** Opening THE DATA block **

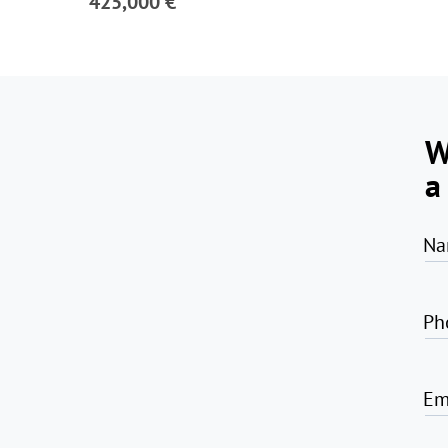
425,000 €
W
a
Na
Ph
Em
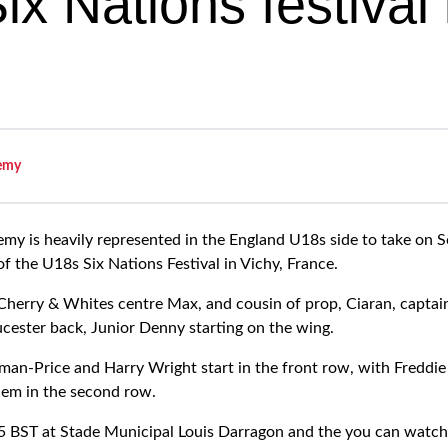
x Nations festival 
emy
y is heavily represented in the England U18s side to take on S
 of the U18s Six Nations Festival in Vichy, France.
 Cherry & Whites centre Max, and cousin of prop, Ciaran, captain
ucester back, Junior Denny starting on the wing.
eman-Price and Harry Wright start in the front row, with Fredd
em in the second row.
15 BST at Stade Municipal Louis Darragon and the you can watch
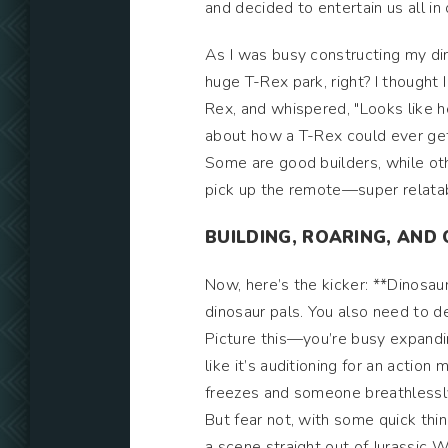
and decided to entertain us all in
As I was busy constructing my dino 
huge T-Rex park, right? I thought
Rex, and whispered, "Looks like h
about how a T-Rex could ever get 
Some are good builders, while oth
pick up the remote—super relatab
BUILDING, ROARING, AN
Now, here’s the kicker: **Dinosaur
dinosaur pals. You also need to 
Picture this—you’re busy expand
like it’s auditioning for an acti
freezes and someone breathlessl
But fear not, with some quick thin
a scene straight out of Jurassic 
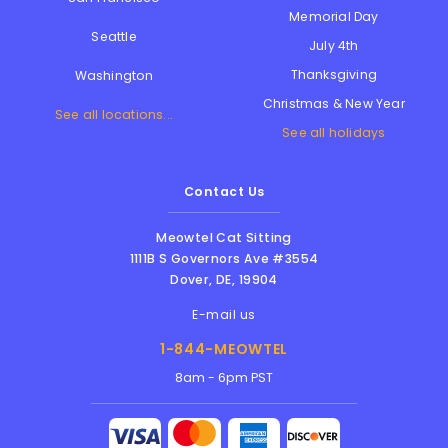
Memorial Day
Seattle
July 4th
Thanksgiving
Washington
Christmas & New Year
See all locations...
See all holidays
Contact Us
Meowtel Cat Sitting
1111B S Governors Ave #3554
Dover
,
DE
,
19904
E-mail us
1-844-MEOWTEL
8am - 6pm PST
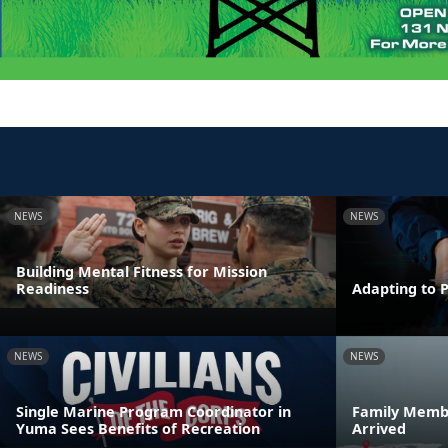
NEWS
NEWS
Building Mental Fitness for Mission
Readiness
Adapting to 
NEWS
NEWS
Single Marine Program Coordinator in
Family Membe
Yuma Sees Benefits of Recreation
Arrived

** Closing THE DATA block **
** Opening THE DATA block **

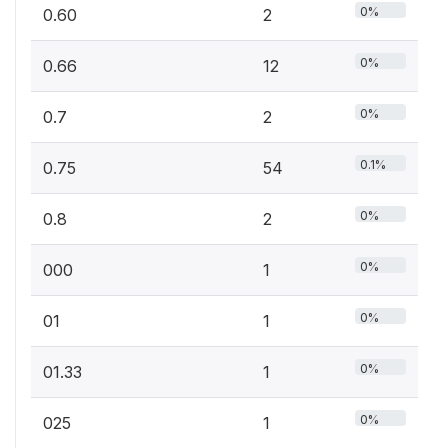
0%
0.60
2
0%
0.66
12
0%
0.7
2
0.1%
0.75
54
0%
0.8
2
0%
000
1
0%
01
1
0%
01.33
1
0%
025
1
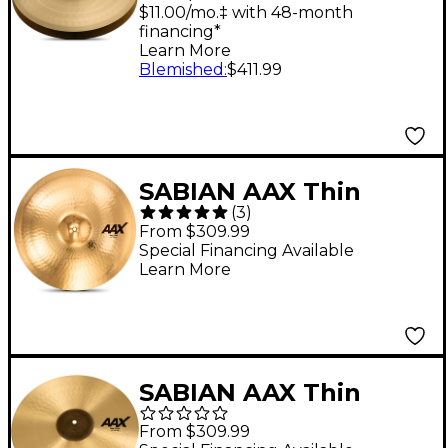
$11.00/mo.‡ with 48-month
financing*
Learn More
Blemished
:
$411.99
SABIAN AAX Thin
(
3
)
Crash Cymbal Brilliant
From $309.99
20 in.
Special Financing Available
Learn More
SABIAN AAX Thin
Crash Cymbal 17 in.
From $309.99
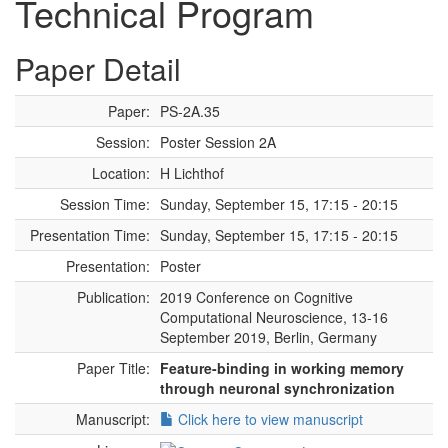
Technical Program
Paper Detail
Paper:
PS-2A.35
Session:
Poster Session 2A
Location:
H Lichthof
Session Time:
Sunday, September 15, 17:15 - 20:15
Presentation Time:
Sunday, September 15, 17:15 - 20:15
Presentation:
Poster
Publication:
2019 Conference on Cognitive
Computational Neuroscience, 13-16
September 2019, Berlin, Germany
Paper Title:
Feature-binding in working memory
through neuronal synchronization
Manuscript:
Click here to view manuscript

** Closing THE DATA block **

▶ _TASK TO COMPLETE_: Wherever the string "Crash" appears in the data above, copy the line it sits in.

▶ _REPLY_:
Crash Cymbal Brilliant
Crash Cymbal 17 in.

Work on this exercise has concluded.